Tuesday, October 31, 2006

The Editor Gets the Last Laugh

Comic Treadmill has a good post, one that goes a step beyond my lament last month about the changing Marvel Universe. They actually try to make a good stab at why Quesada and the others at Marvel have so thoroughly ripped up the status quo that has been in place since Stan and Jack and Steve put it there.

I've written before of my distaste for the current editorial attitude toward readership, which consists of flipping the figurative bird at anyone who doesn't like what is going on by dismissing him or her as an old fogy and proclaiming that Marvel Comics are for the hip younger crowd. To emphasize that Marvel is only for the new, cool kids, current Editor-In-Chief Joe Quesada is going to great lengths to soil the appeal of the older generation of characters. The strategy? Today's Marvel heroes are unlikable but tres cool and that's what matters. Or so the thinking goes anyway.

I get it, or rather I'm not supposed to entirely get it, since I'm no longer young and hip, which is ok, but I'm not sure this isn't a scorched earth policy for the characters... er, the properties.

Here is the reality: I'm not sure that what is going to be left over is going to be anything that we're going to want to read. If there has been any constant through the FF over the years, it has been that we will want to know Reed and Sue and Ben and Johnny (hell, I still want Johnny end up with Crystal). I no longer want to know Reed, he isn't a character I know, recall or like. Iron Man was one of my two favorite heroes of all time, and I'm really sure that when Civil War is over that I'm NOT going to want, know or like Tony Stark.

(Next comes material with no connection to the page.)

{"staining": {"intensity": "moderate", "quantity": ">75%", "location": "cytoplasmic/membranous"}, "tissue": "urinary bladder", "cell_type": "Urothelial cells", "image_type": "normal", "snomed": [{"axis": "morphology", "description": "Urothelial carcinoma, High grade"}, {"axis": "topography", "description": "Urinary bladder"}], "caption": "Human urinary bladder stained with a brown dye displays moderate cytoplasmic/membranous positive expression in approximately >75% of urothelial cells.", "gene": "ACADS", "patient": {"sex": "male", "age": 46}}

Where does Quesada think that this is going to leave the properties? Somewhere that they can make more million dollar pictures off of? Spider Man is just about done. I'm willing to be that the 2008 Iron Man movie is going to be a lot closer to the Iron Man that I remember, than the one that we'll end up with in Civil War. If they had just made the FF as the Incredibles we'd have another billion dollar franchise to watch. No one is going to make this FF into even a fan film.

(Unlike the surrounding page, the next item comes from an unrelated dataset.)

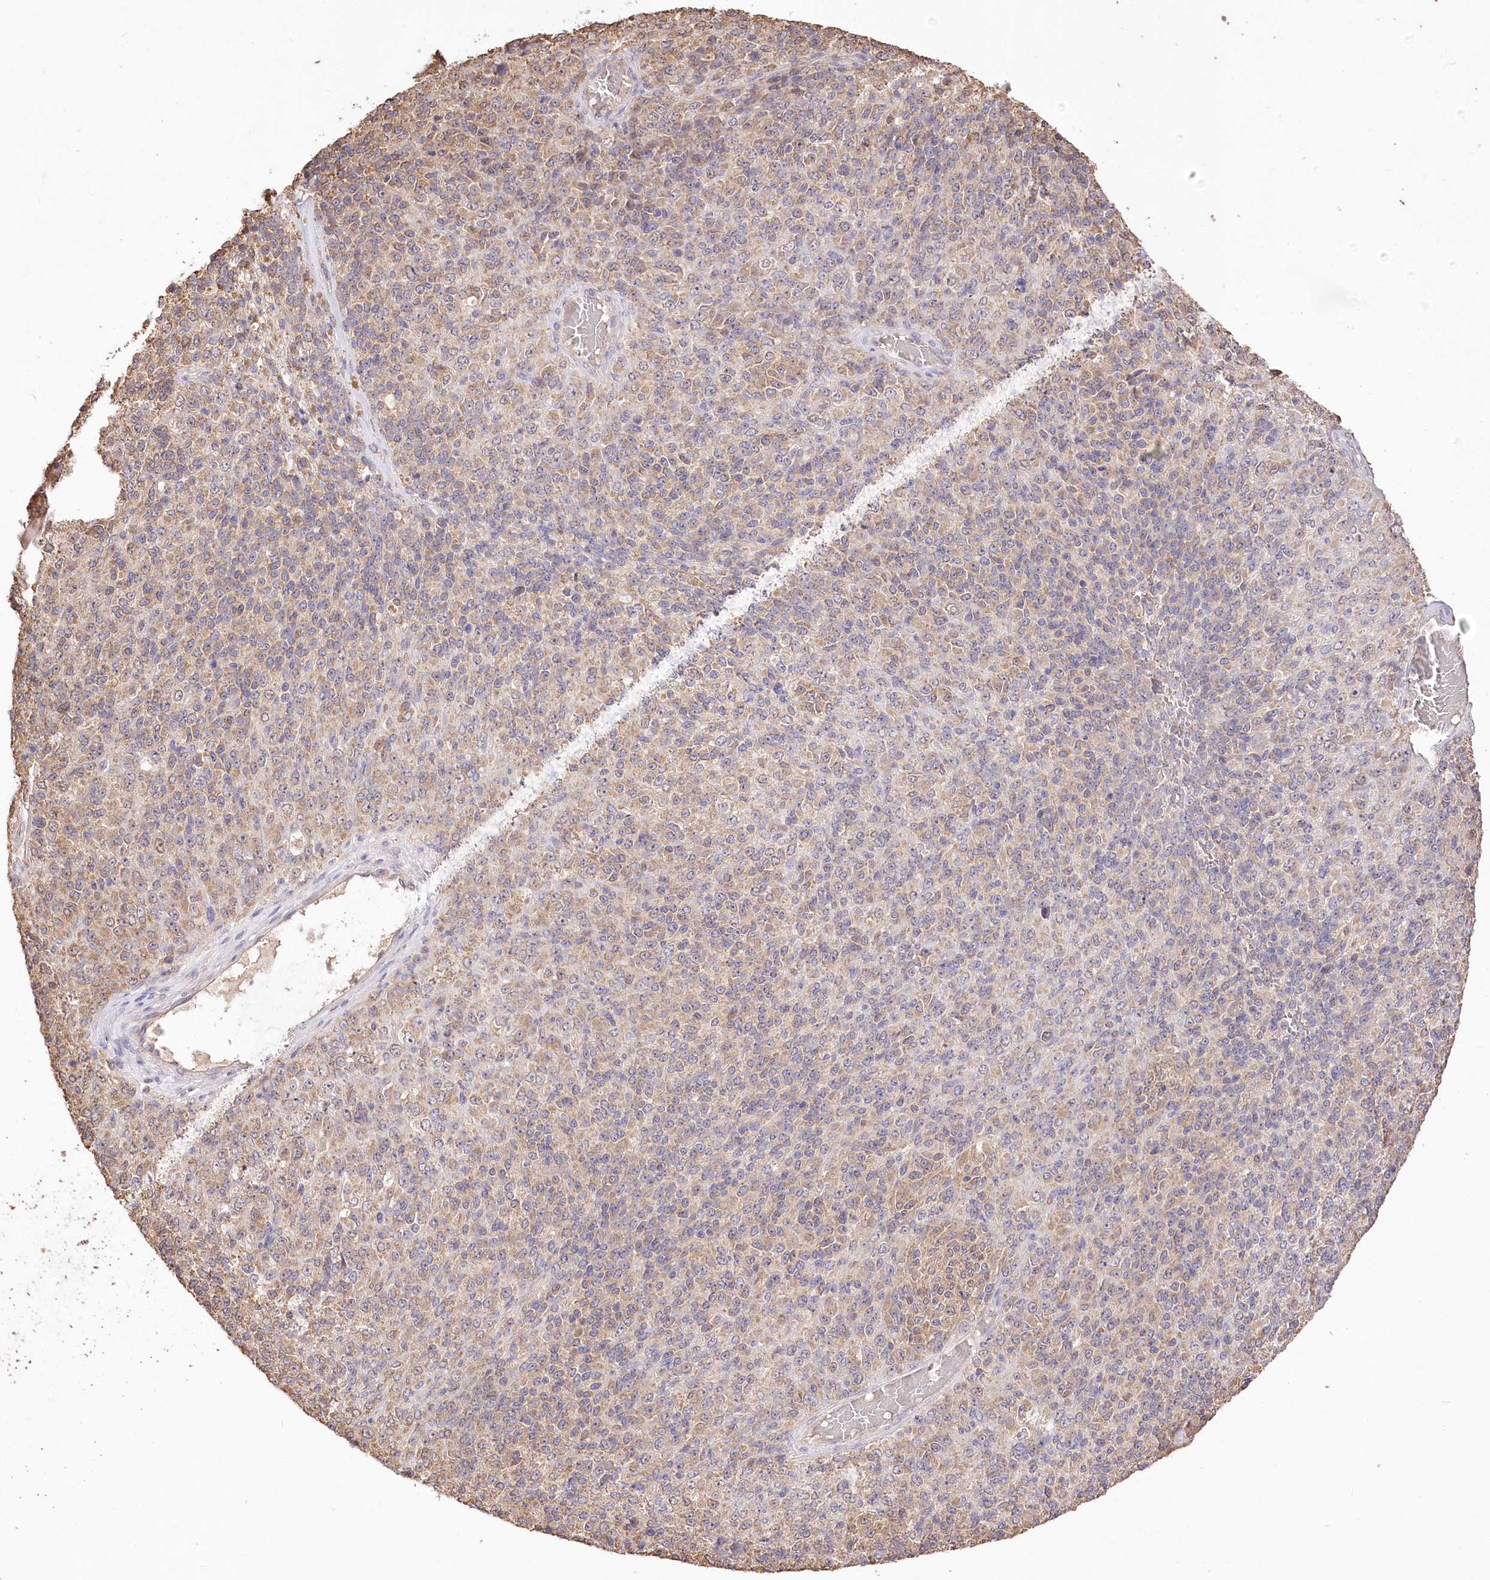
{"staining": {"intensity": "moderate", "quantity": "25%-75%", "location": "cytoplasmic/membranous"}, "tissue": "melanoma", "cell_type": "Tumor cells", "image_type": "cancer", "snomed": [{"axis": "morphology", "description": "Malignant melanoma, Metastatic site"}, {"axis": "topography", "description": "Brain"}], "caption": "Immunohistochemistry (IHC) of malignant melanoma (metastatic site) displays medium levels of moderate cytoplasmic/membranous positivity in approximately 25%-75% of tumor cells.", "gene": "R3HDM2", "patient": {"sex": "female", "age": 56}}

How can this be a good idea?

1 comment:

RAB said...

I think I've said this before, possibly in another comment to you, but I keep coming back to a remark by Neil Gaiman many years back that the appeal of working in comics for him was "getting to play with those cool toys" -- the venerable Marvel and DC characters that creators loved as children. If you have cool toys that don't belong to you alone, there needs to be a grownup in charge to say "Play with those toys all you want, but don't break them. Make sure they go back into the box intact so they can be played with by the next set of kids."

Instead, Quesada seems to be fine with the kids taking the toys out onto the driveway and stuffing them full of firecrackers. Sure, they might look cool blowing up...but it cheats the next group of kids out of getting to use them.